• [About this exercise] Omit the images and output every line of the data below exactly.

• [Dataset section]

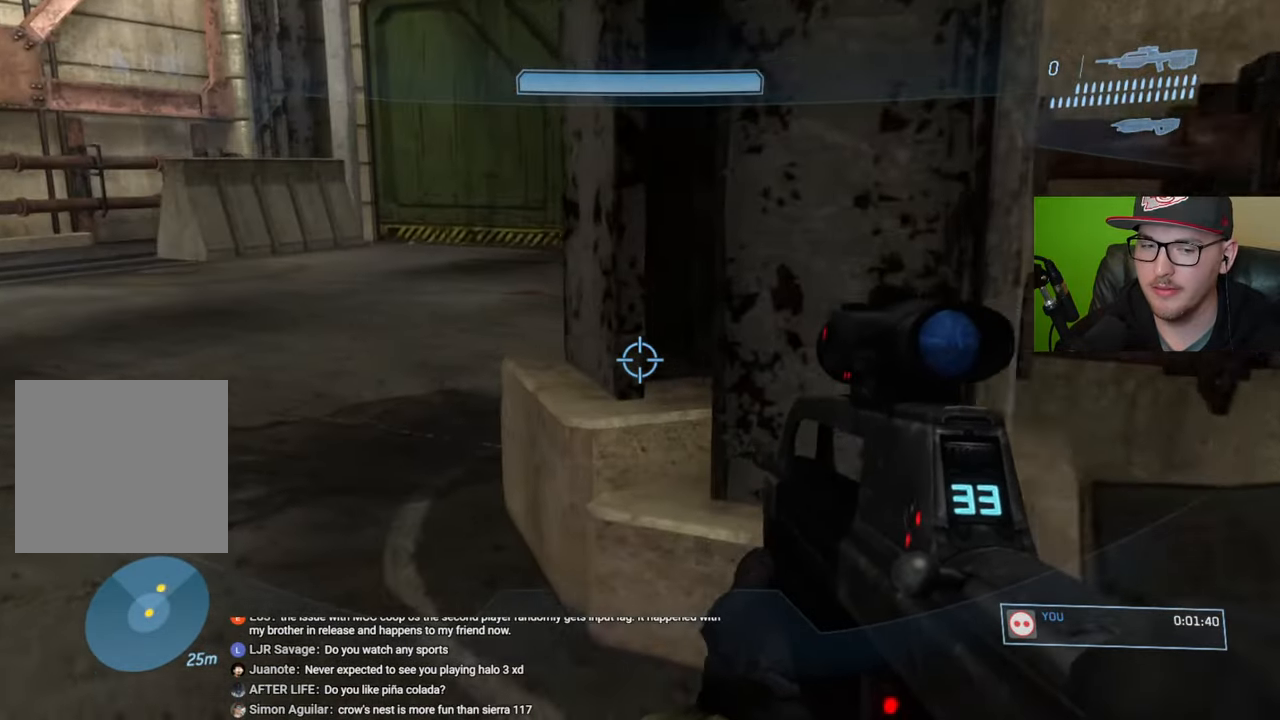
{"buttons": [], "left_stick": "up-left", "right_stick": "right", "events": [[83, "right_stick", "right"]]}
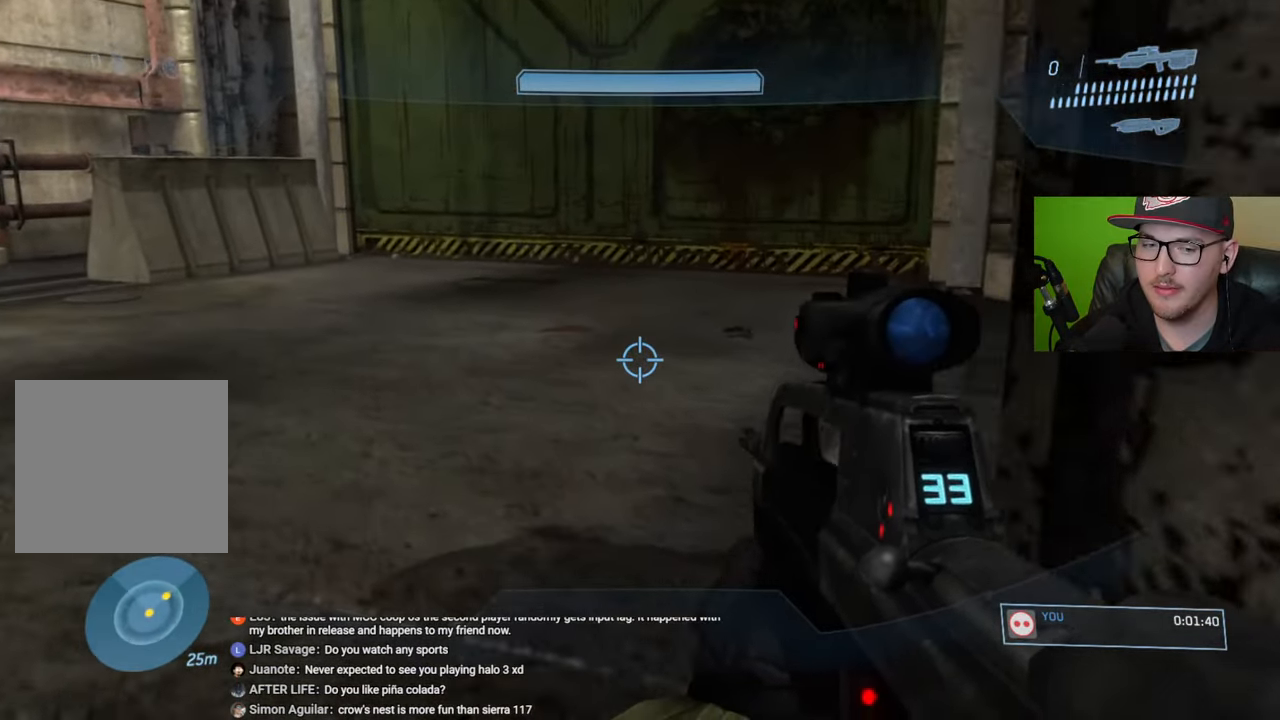
{"buttons": [], "left_stick": "up-left", "right_stick": "right", "events": []}
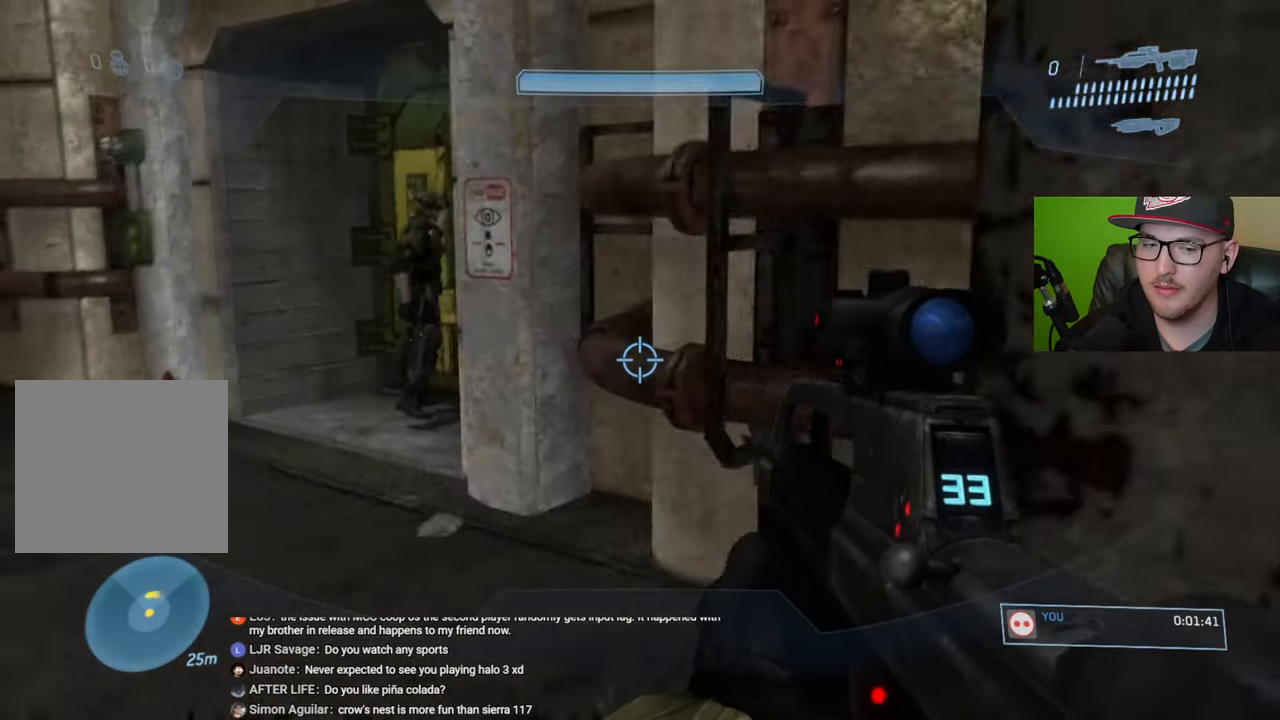
{"buttons": [], "left_stick": "up-left", "right_stick": "right", "events": []}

• [Solution to this problem]
{"buttons": [], "left_stick": "up-left", "right_stick": "right", "events": [[83, "right_stick", "right"]]}
{"buttons": [], "left_stick": "up-left", "right_stick": "right", "events": []}
{"buttons": [], "left_stick": "up-left", "right_stick": "right", "events": []}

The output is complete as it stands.